ROMANIA'S STAR GYMNAST DEFECTS: NADIA COMANECI, WINNER OF OLYMPIC GOLD MEDALS, FINALLY FLEES HER GILDED CAGE
Author: By John Powers, Globe Staff
Date: Thursday, November 30, 1989
Page: 26
Section: NATIONAL/FOREIGN
EAST BLOC UPHEAVAL

She may have made her escape yesterday, from a Hungarian hotel room, but Nadia Comaneci had been trying to leave Romania in one fashion or another for a dozen years.

The Hungarian news agency MTI said Comaneci told border guards she left her rigid communist country "for the sake of freedom."

Her whereabouts were not known.

Hungarian radio reported that she made a predawn crossing Tuesday into Hungary by car at the nearby border town of Kiszombor with six other Romanians, who were not identified.

The agency initially reported that she had applied for political asylum but later said she had been granted a temporary residence permit, valid for three days, in the town of Szeged, about 15 miles from the Romanian border.

Comaneci once gained 40 pounds, hoping it would free her from the sport that had become her prison. She drank liquid detergent in a botched attempt at suicide. She begged coach Bela Karolyi to take her along when he and his wife defected in New York in 1981. She considered it again when she went to Canada for the World University Games.

From the moment she scored a perfect 10 in the gymnastics competion in the Montreal Olympics in 1976 and was declared a "national treasure," Comaneci was a tormented soul, trapped by her celebrity and exploited by her government.

At a time when she still wanted to play with dolls, Nadia was turned into a sideshow curiosity, trotted out by Nicolae Ceausescu, the Romanian leader, and his cronies for ceremonial occasions.

Her keepers treated Comaneci like a wind-up toy, plunked on stage for a few somersaults and flips, then crammed back into a box. Her cage may have been gilded with the usual socialist accoutrements -- an apartment, a car, a stipend, trips abroad -- but within months Comaneci recognized it for what it was.
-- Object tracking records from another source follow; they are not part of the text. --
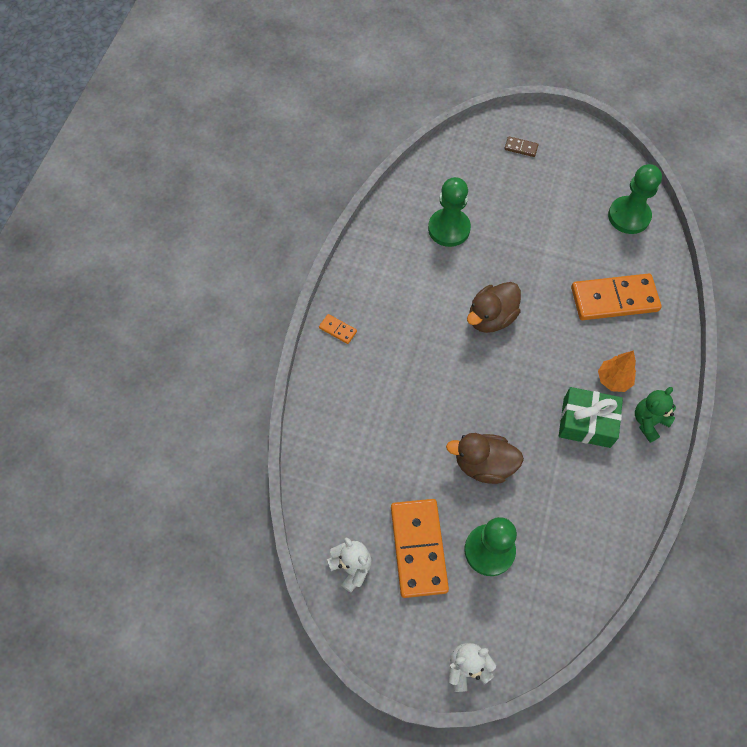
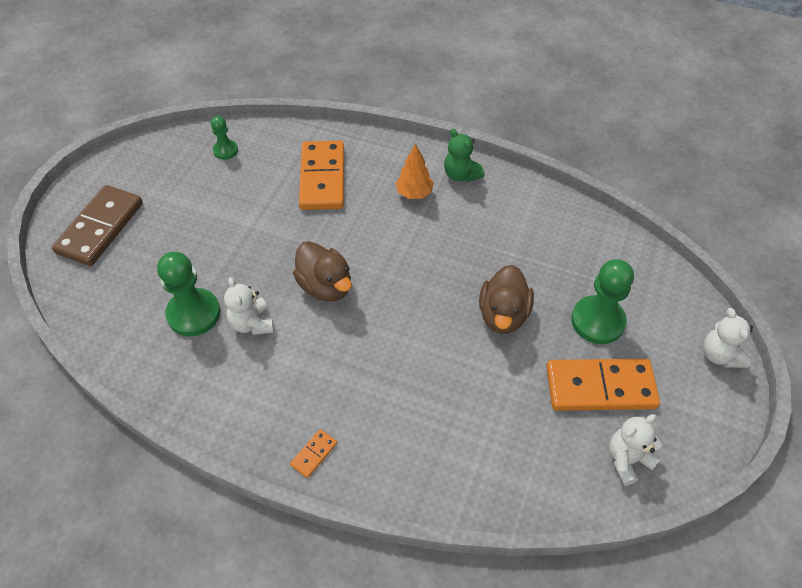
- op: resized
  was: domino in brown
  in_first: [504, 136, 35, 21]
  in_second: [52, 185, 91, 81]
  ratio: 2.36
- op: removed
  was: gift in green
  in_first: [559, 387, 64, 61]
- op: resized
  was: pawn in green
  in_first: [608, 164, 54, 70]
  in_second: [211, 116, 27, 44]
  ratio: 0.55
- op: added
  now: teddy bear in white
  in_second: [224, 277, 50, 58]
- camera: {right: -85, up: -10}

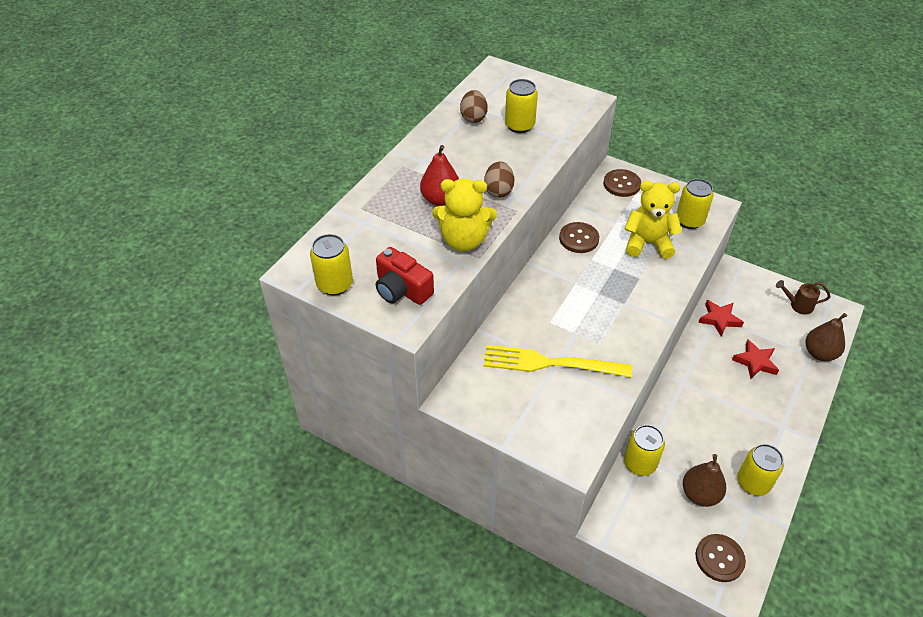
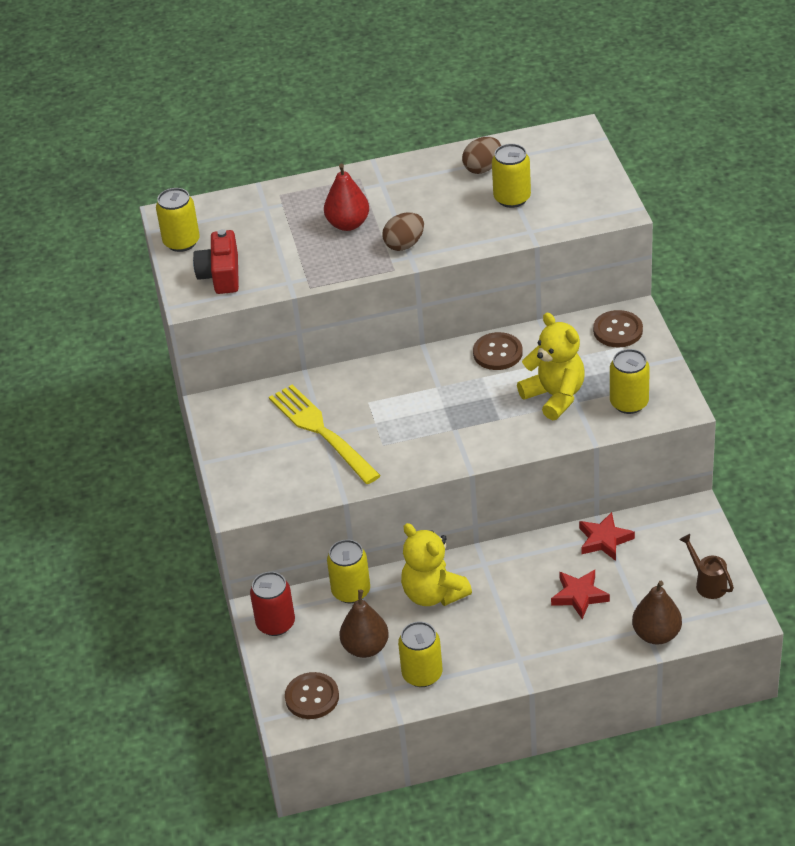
- op: moved
  was: teddy bear in yellow
  in_first: [432, 178, 65, 74]
  in_second: [401, 523, 71, 83]
- op: added
  now: can in red
  in_second: [250, 572, 45, 64]
- camera: {right: 50, up: -5}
In the year after her triumph in Montreal, when she had not yet the maturity or the means to conjure a way out, Comaneci chose the crudest one, swallowing something she thought would end her life. When it did not, she ate herself into gymnastic oblivion. "I hate myself, I hate everyone, I want to die," she told once Karolyi.

Her old coach, who had not seen her in months, was shocked -- this deformed figure in the doorway could not be Nadia."She was desperate, totally confused," Karolyi said later. "She was a sorrow."

Karolyi took his pupil back from the abyss and Comaneci returned to Olympic glory at Moscow in 1980. But her renaissance merely sentenced Comaneci to a life term in the cage.

More international competitions, more tours, more luncheons, and press conferences and appearances, all under an unrelenting spotlight. Nadia was Romania's centerpiece, its most desired export.

Some of her socialist peers, like the Soviet Union's Lyudmila Turishcheva, had made an accommodation with their gilded cages. Comaneci could not. When Karolyi came to her Manhattan hotel room to tell her he was defecting she wept, then implored him to let her do the same.

It was out of the question, her coach said. She was still a young girl with no means to make a living in America. She would be leaving her family and friends forever. "There is no way, Nadia," Karolyi said.

Two years later, Comaneci contacted him again. She was back in North America, a grown women now, with another chance to defect.

Again, Karolyi talked her out of it. He and his wife, Martha, had lived hand-to-mouth for months after their defection. America was nothing like the paradise it seemed, not for an unskilled immigrant with broken English. Restrained as she was, Nadia still had a secure life back home.

So Comaneci returned again to America, and when she came to Los Angeles for the 1984 Games, she was a gymnastics judge formally turned out in blazer and heels. She gave a mass press conference, said that most of what had been reported about her problems were lies or exaggerations and gave every impression that she had accepted her destiny as national poster girl.

Yesterday, Comaneci was gone. The opportunity presented itself and she vanished. The girl who recognized the limits of her tether at age 15 could see what was happening all around her.

While the rest of Eastern Europe has been knocking down walls and removing barbed wire, Romania has stepped back four decades.

If anything, the fresh winds blowing through Poland, East Germany, Czechoslovakia, Hungary and Bulgaria have caused Ceausescu to throw up new barriers to freedom. If Comaneci did not leave now, life might not promise her another chance.

Karolyi guessed that Comaneci might wind up in the United States, where her name is marketable.

She might tour as Olga Korbut and Mary Lou Retton did this month. Karolyi would probably hire her to coach at his huge Houston gym. She may not be a national treasure here, but for the first time in her 28 years, Nadia Comaneci will be a bird uncaged.